_抜粋本文_:
マタハラの具体的な内容を従業員に啓発・周知することが大切です。例えば、マタハラに対する方針を就業規則に規定したり、社内報、社内ホームページ、パンフレットの作成、また、講習や研修、セミナーを行うなどして従業員に周知することが大切です。

対処を厳正に行うことを規定して啓発・周知する

職場でマタハラを行ったと指摘された従業員は、厳正に対処を行うことを就業規則などに規定し、管理・監督者などの従業員が啓発・周知することが必要です。

相談するための窓口を設け、適切な対処を行う

マタハラの被害を受けた女性が相談できるように、前もって窓口を決めておくと良いでしょう。窓口のスタッフは、相談の内容に適切に対応できるようにしなければなりません。 問題が起きた際は、事実関係を被害者と加害者の両方から確認し、正確かつ迅速に対応しましょう。例えば、被害者と加害者を配置転換して引き離すことなどが挙げられます。職場においてマタハラが起きた場合は、加害者に対して必要な懲戒を迅速に行いましょう。

再発防止を徹底する

講習、研修、セミナーを開催するなどして、職場でのマタハラについての方針を啓発・周知し、再発防止を徹底しましょう。

_データ一覧_:

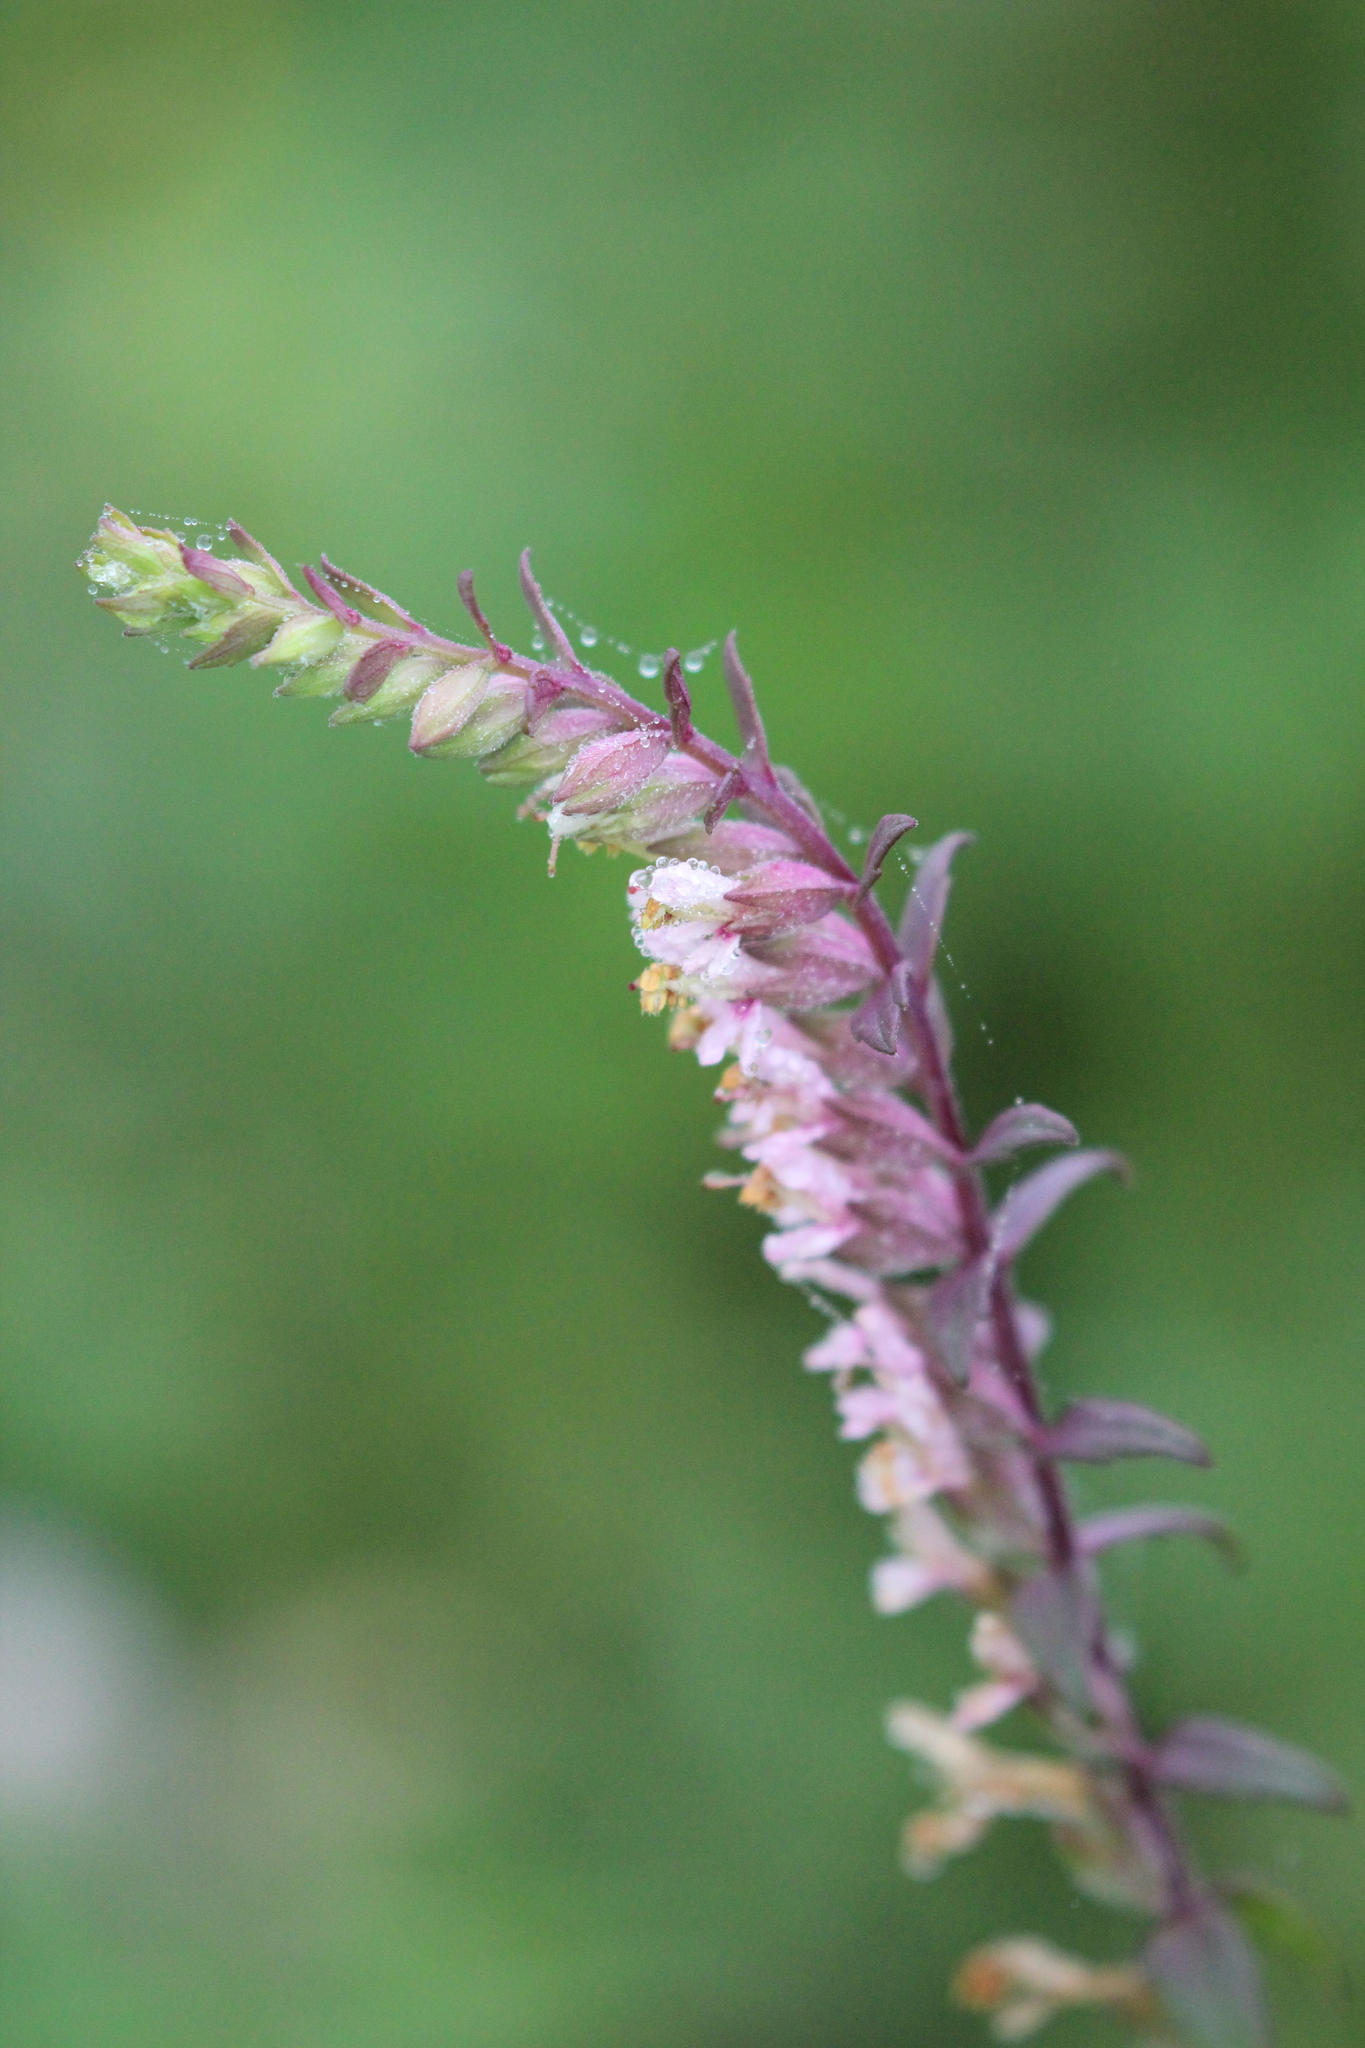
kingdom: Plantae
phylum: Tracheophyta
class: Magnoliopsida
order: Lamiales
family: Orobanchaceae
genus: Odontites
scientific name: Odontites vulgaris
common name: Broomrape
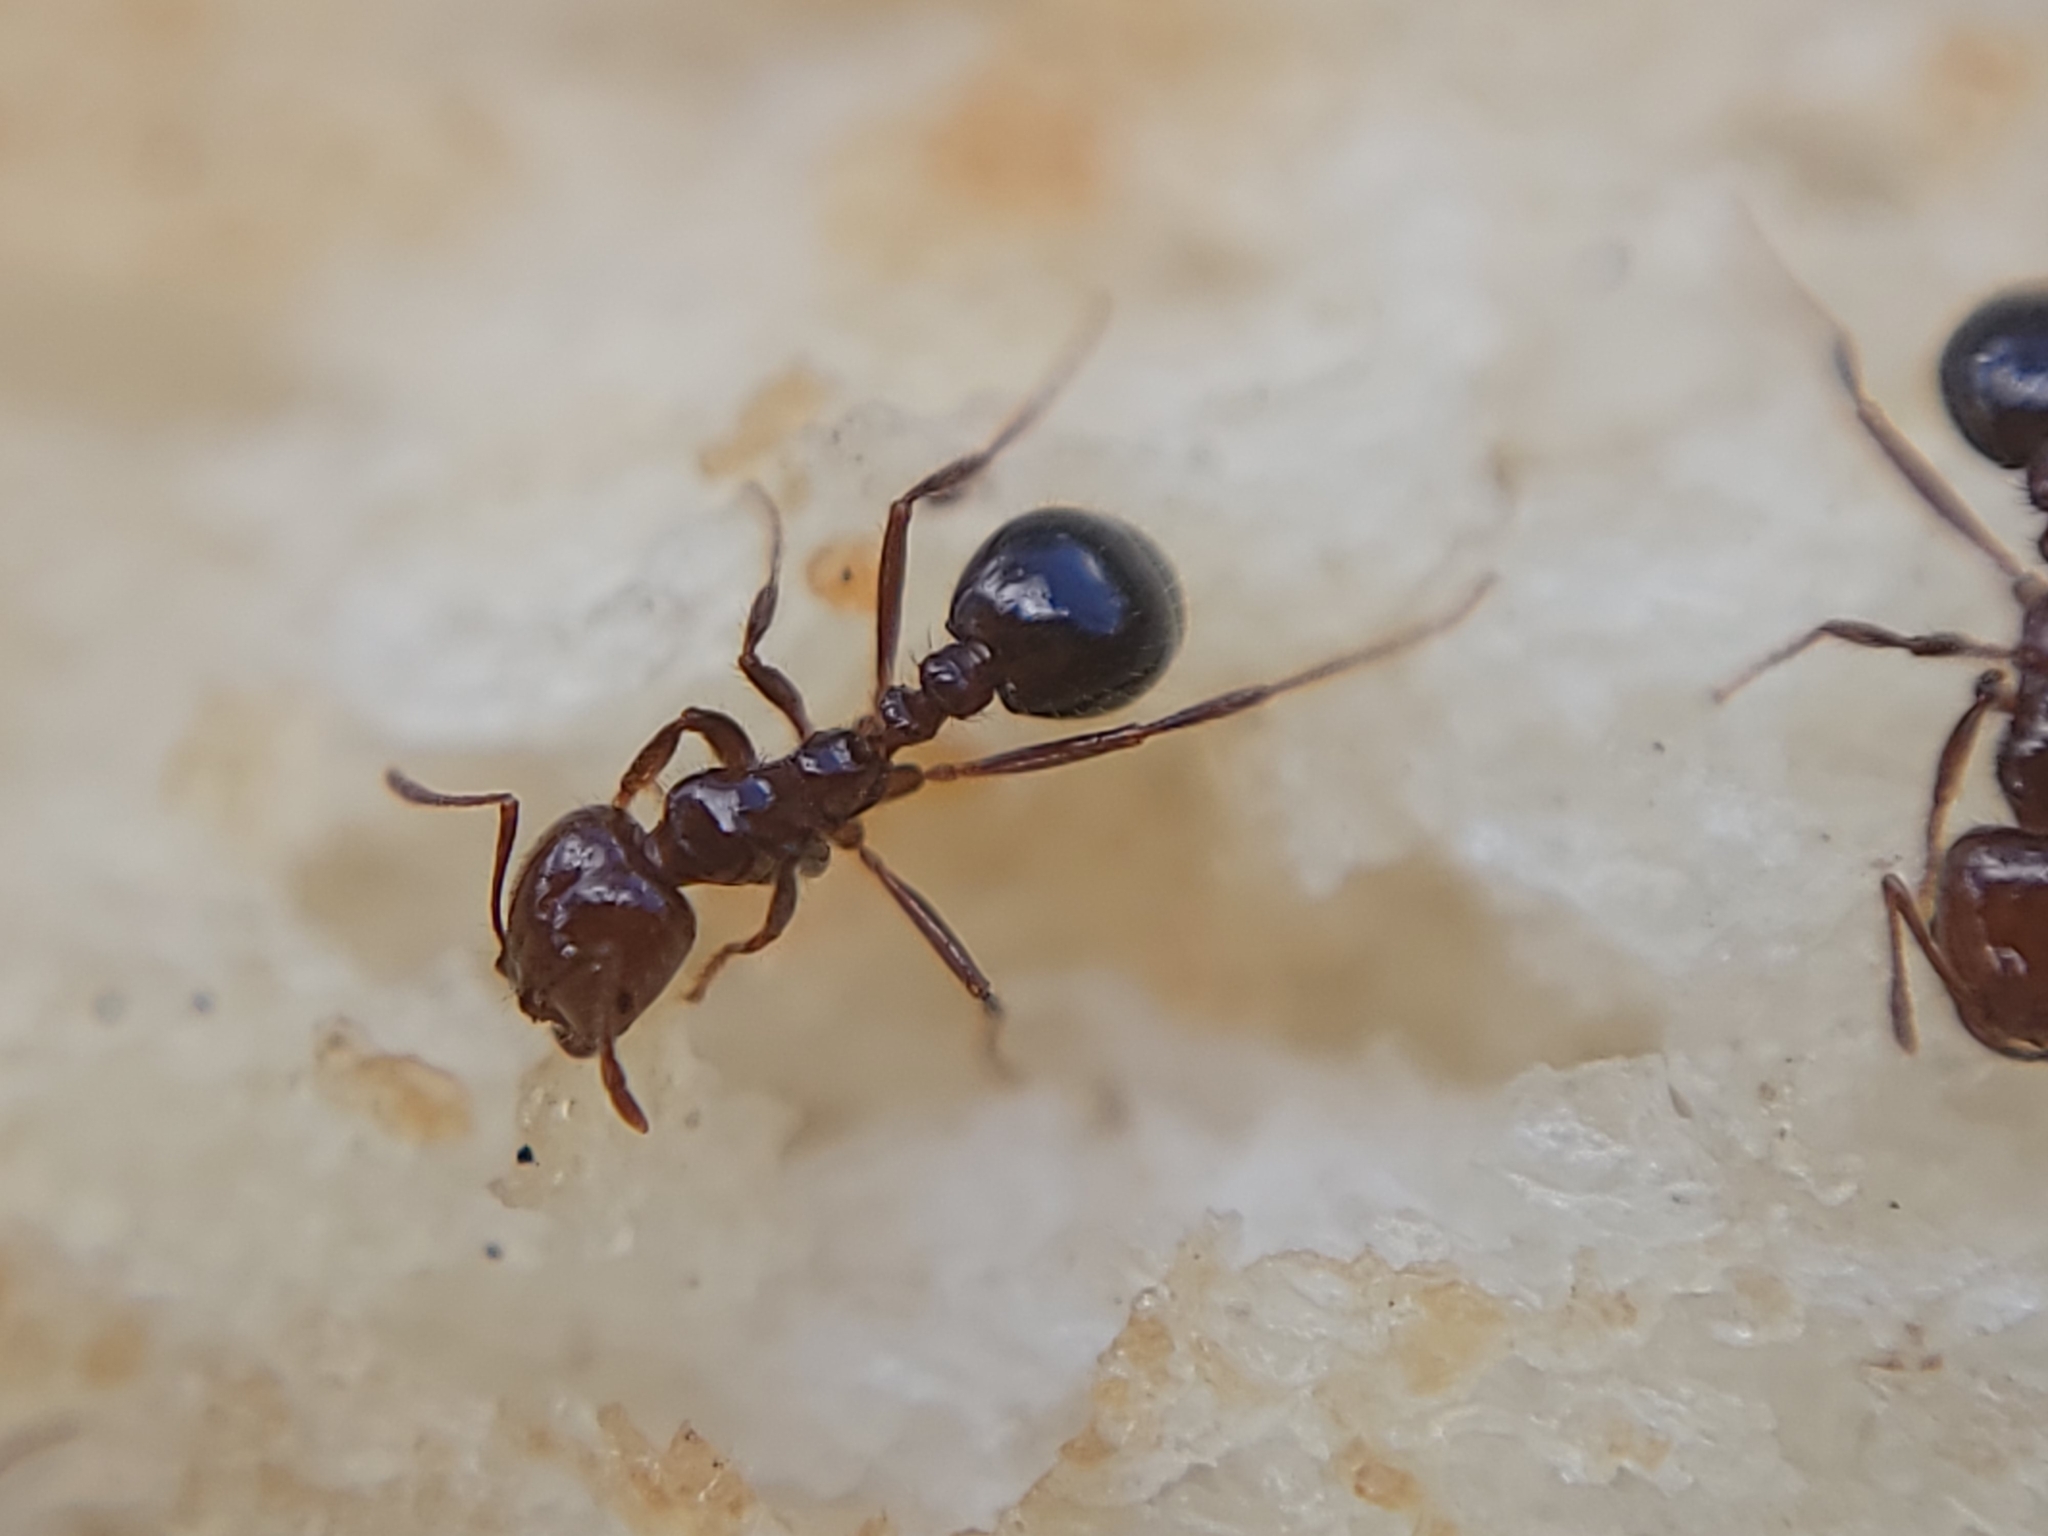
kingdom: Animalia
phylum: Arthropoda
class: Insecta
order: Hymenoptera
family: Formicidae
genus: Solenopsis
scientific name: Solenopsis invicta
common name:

_課題_: マタハラ防止の文章から、「マタハラの具体的な内容を従業」から「啓発・周知し、再発防止を徹底しましょう。」までを、「啓発・周知し、再発防止を徹底しましょう。」も含めて一字一句そのまま書き写してください。 上の行はこの作業には使いません。

_出力結果_:
マタハラの具体的な内容を従業員に啓発・周知することが大切です。例えば、マタハラに対する方針を就業規則に規定したり、社内報、社内ホームページ、パンフレットの作成、また、講習や研修、セミナーを行うなどして従業員に周知することが大切です。

対処を厳正に行うことを規定して啓発・周知する

職場でマタハラを行ったと指摘された従業員は、厳正に対処を行うことを就業規則などに規定し、管理・監督者などの従業員が啓発・周知することが必要です。

相談するための窓口を設け、適切な対処を行う

マタハラの被害を受けた女性が相談できるように、前もって窓口を決めておくと良いでしょう。窓口のスタッフは、相談の内容に適切に対応できるようにしなければなりません。 問題が起きた際は、事実関係を被害者と加害者の両方から確認し、正確かつ迅速に対応しましょう。例えば、被害者と加害者を配置転換して引き離すことなどが挙げられます。職場においてマタハラが起きた場合は、加害者に対して必要な懲戒を迅速に行いましょう。

再発防止を徹底する

講習、研修、セミナーを開催するなどして、職場でのマタハラについての方針を啓発・周知し、再発防止を徹底しましょう。